▸ **Task instructions**
Every record that follows needs to be written out again, exactly.
>>>>
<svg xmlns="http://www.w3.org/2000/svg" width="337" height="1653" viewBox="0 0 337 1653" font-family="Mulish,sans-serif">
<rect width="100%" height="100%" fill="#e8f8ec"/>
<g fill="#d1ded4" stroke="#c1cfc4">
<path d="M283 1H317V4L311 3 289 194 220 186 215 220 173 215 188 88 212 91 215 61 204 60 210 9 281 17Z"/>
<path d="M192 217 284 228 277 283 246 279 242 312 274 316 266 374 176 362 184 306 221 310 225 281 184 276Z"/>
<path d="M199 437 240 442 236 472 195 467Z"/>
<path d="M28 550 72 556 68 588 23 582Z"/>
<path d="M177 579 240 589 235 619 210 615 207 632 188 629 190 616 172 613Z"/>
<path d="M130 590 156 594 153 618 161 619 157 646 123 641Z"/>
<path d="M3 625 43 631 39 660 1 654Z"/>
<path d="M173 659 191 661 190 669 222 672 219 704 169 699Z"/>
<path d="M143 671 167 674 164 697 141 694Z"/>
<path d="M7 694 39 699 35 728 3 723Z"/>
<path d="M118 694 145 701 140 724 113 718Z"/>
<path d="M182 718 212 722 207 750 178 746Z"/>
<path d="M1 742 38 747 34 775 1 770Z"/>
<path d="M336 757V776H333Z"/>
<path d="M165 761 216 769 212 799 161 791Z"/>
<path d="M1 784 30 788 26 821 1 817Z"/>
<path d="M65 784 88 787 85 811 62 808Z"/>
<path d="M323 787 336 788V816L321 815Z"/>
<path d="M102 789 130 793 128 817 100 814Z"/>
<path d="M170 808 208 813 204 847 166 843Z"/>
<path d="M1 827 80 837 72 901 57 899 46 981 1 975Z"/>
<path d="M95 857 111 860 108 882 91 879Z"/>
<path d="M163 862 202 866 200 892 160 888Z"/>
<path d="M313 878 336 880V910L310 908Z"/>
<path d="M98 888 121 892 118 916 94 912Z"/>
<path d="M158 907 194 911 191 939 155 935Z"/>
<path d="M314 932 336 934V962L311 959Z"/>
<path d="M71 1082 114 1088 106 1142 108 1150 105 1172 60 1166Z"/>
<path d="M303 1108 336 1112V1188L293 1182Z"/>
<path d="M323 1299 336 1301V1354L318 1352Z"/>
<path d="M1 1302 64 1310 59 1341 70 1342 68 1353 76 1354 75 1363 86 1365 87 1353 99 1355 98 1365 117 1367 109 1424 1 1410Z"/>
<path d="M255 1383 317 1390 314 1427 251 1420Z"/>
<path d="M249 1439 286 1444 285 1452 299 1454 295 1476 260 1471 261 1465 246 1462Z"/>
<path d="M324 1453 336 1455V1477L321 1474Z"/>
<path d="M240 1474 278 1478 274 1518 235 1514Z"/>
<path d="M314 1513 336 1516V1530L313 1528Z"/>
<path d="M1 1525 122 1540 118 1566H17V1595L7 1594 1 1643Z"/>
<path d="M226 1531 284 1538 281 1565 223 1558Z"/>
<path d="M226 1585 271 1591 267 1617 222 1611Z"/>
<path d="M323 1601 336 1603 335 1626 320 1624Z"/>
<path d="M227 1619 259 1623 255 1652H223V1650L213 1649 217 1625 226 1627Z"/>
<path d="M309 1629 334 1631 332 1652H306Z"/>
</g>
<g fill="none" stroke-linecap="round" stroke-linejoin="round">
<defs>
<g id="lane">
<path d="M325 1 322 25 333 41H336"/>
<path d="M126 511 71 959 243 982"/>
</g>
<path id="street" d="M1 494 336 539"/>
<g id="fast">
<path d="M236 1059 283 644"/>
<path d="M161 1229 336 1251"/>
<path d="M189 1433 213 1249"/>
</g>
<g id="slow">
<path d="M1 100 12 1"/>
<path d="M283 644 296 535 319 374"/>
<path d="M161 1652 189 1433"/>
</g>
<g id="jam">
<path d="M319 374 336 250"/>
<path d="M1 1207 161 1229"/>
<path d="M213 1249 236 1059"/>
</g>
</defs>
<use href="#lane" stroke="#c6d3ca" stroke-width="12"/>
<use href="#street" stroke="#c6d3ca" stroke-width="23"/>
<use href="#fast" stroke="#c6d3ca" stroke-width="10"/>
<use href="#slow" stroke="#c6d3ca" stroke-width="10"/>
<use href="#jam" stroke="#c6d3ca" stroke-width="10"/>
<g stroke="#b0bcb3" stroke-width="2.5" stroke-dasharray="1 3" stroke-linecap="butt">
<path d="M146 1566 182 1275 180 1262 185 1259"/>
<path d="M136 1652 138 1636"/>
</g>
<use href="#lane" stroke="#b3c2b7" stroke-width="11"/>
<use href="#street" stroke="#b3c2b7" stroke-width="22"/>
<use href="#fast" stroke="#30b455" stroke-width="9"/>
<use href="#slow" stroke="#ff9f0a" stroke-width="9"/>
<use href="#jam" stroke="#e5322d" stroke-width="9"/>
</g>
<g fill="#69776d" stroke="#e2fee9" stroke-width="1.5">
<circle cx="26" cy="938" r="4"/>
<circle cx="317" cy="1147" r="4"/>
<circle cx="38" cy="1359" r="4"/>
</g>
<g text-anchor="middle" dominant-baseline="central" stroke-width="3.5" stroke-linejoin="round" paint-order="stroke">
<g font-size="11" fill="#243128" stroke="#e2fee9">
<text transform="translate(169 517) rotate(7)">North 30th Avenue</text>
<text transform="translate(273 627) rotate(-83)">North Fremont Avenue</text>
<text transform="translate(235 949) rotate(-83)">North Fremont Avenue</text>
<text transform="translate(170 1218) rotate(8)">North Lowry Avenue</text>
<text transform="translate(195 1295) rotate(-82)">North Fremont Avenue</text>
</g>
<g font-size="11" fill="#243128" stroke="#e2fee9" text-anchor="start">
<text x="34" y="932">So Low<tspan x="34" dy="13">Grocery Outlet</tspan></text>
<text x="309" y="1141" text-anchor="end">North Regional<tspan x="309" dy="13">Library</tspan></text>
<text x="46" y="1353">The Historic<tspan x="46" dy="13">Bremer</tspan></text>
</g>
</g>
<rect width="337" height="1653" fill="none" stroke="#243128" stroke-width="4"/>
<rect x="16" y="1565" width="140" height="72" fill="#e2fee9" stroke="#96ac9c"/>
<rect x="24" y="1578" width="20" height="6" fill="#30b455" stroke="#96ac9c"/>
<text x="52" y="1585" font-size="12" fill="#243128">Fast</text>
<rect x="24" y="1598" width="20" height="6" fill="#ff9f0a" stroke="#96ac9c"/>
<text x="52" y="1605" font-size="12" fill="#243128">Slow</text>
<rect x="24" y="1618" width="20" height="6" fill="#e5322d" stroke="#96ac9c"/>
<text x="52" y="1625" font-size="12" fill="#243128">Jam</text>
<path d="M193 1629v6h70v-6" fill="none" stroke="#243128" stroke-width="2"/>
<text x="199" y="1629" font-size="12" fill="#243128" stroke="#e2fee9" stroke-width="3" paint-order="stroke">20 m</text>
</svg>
<<<<
▸ **Answer section**
<svg xmlns="http://www.w3.org/2000/svg" width="337" height="1653" viewBox="0 0 337 1653" font-family="Mulish,sans-serif">
<rect width="100%" height="100%" fill="#e8f8ec"/>
<g fill="#d1ded4" stroke="#c1cfc4">
<path d="M283 1H317V4L311 3 289 194 220 186 215 220 173 215 188 88 212 91 215 61 204 60 210 9 281 17Z"/>
<path d="M192 217 284 228 277 283 246 279 242 312 274 316 266 374 176 362 184 306 221 310 225 281 184 276Z"/>
<path d="M199 437 240 442 236 472 195 467Z"/>
<path d="M28 550 72 556 68 588 23 582Z"/>
<path d="M177 579 240 589 235 619 210 615 207 632 188 629 190 616 172 613Z"/>
<path d="M130 590 156 594 153 618 161 619 157 646 123 641Z"/>
<path d="M3 625 43 631 39 660 1 654Z"/>
<path d="M173 659 191 661 190 669 222 672 219 704 169 699Z"/>
<path d="M143 671 167 674 164 697 141 694Z"/>
<path d="M7 694 39 699 35 728 3 723Z"/>
<path d="M118 694 145 701 140 724 113 718Z"/>
<path d="M182 718 212 722 207 750 178 746Z"/>
<path d="M1 742 38 747 34 775 1 770Z"/>
<path d="M336 757V776H333Z"/>
<path d="M165 761 216 769 212 799 161 791Z"/>
<path d="M1 784 30 788 26 821 1 817Z"/>
<path d="M65 784 88 787 85 811 62 808Z"/>
<path d="M323 787 336 788V816L321 815Z"/>
<path d="M102 789 130 793 128 817 100 814Z"/>
<path d="M170 808 208 813 204 847 166 843Z"/>
<path d="M1 827 80 837 72 901 57 899 46 981 1 975Z"/>
<path d="M95 857 111 860 108 882 91 879Z"/>
<path d="M163 862 202 866 200 892 160 888Z"/>
<path d="M313 878 336 880V910L310 908Z"/>
<path d="M98 888 121 892 118 916 94 912Z"/>
<path d="M158 907 194 911 191 939 155 935Z"/>
<path d="M314 932 336 934V962L311 959Z"/>
<path d="M71 1082 114 1088 106 1142 108 1150 105 1172 60 1166Z"/>
<path d="M303 1108 336 1112V1188L293 1182Z"/>
<path d="M323 1299 336 1301V1354L318 1352Z"/>
<path d="M1 1302 64 1310 59 1341 70 1342 68 1353 76 1354 75 1363 86 1365 87 1353 99 1355 98 1365 117 1367 109 1424 1 1410Z"/>
<path d="M255 1383 317 1390 314 1427 251 1420Z"/>
<path d="M249 1439 286 1444 285 1452 299 1454 295 1476 260 1471 261 1465 246 1462Z"/>
<path d="M324 1453 336 1455V1477L321 1474Z"/>
<path d="M240 1474 278 1478 274 1518 235 1514Z"/>
<path d="M314 1513 336 1516V1530L313 1528Z"/>
<path d="M1 1525 122 1540 118 1566H17V1595L7 1594 1 1643Z"/>
<path d="M226 1531 284 1538 281 1565 223 1558Z"/>
<path d="M226 1585 271 1591 267 1617 222 1611Z"/>
<path d="M323 1601 336 1603 335 1626 320 1624Z"/>
<path d="M227 1619 259 1623 255 1652H223V1650L213 1649 217 1625 226 1627Z"/>
<path d="M309 1629 334 1631 332 1652H306Z"/>
</g>
<g fill="none" stroke-linecap="round" stroke-linejoin="round">
<defs>
<g id="lane">
<path d="M325 1 322 25 333 41H336"/>
<path d="M126 511 71 959 243 982"/>
</g>
<path id="street" d="M1 494 336 539"/>
<g id="fast">
<path d="M236 1059 283 644"/>
<path d="M161 1229 336 1251"/>
<path d="M189 1433 213 1249"/>
</g>
<g id="slow">
<path d="M1 100 12 1"/>
<path d="M283 644 296 535 319 374"/>
<path d="M161 1652 189 1433"/>
</g>
<g id="jam">
<path d="M319 374 336 250"/>
<path d="M1 1207 161 1229"/>
<path d="M213 1249 236 1059"/>
</g>
</defs>
<use href="#lane" stroke="#c6d3ca" stroke-width="12"/>
<use href="#street" stroke="#c6d3ca" stroke-width="23"/>
<use href="#fast" stroke="#c6d3ca" stroke-width="10"/>
<use href="#slow" stroke="#c6d3ca" stroke-width="10"/>
<use href="#jam" stroke="#c6d3ca" stroke-width="10"/>
<g stroke="#b0bcb3" stroke-width="2.5" stroke-dasharray="1 3" stroke-linecap="butt">
<path d="M146 1566 182 1275 180 1262 185 1259"/>
<path d="M136 1652 138 1636"/>
</g>
<use href="#lane" stroke="#b3c2b7" stroke-width="11"/>
<use href="#street" stroke="#b3c2b7" stroke-width="22"/>
<use href="#fast" stroke="#30b455" stroke-width="9"/>
<use href="#slow" stroke="#ff9f0a" stroke-width="9"/>
<use href="#jam" stroke="#e5322d" stroke-width="9"/>
</g>
<g fill="#69776d" stroke="#e2fee9" stroke-width="1.5">
<circle cx="26" cy="938" r="4"/>
<circle cx="317" cy="1147" r="4"/>
<circle cx="38" cy="1359" r="4"/>
</g>
<g text-anchor="middle" dominant-baseline="central" stroke-width="3.5" stroke-linejoin="round" paint-order="stroke">
<g font-size="11" fill="#243128" stroke="#e2fee9">
<text transform="translate(169 517) rotate(7)">North 30th Avenue</text>
<text transform="translate(273 627) rotate(-83)">North Fremont Avenue</text>
<text transform="translate(235 949) rotate(-83)">North Fremont Avenue</text>
<text transform="translate(170 1218) rotate(8)">North Lowry Avenue</text>
<text transform="translate(195 1295) rotate(-82)">North Fremont Avenue</text>
</g>
<g font-size="11" fill="#243128" stroke="#e2fee9" text-anchor="start">
<text x="34" y="932">So Low<tspan x="34" dy="13">Grocery Outlet</tspan></text>
<text x="309" y="1141" text-anchor="end">North Regional<tspan x="309" dy="13">Library</tspan></text>
<text x="46" y="1353">The Historic<tspan x="46" dy="13">Bremer</tspan></text>
</g>
</g>
<rect width="337" height="1653" fill="none" stroke="#243128" stroke-width="4"/>
<rect x="16" y="1565" width="140" height="72" fill="#e2fee9" stroke="#96ac9c"/>
<rect x="24" y="1578" width="20" height="6" fill="#30b455" stroke="#96ac9c"/>
<text x="52" y="1585" font-size="12" fill="#243128">Fast</text>
<rect x="24" y="1598" width="20" height="6" fill="#ff9f0a" stroke="#96ac9c"/>
<text x="52" y="1605" font-size="12" fill="#243128">Slow</text>
<rect x="24" y="1618" width="20" height="6" fill="#e5322d" stroke="#96ac9c"/>
<text x="52" y="1625" font-size="12" fill="#243128">Jam</text>
<path d="M193 1629v6h70v-6" fill="none" stroke="#243128" stroke-width="2"/>
<text x="199" y="1629" font-size="12" fill="#243128" stroke="#e2fee9" stroke-width="3" paint-order="stroke">20 m</text>
</svg>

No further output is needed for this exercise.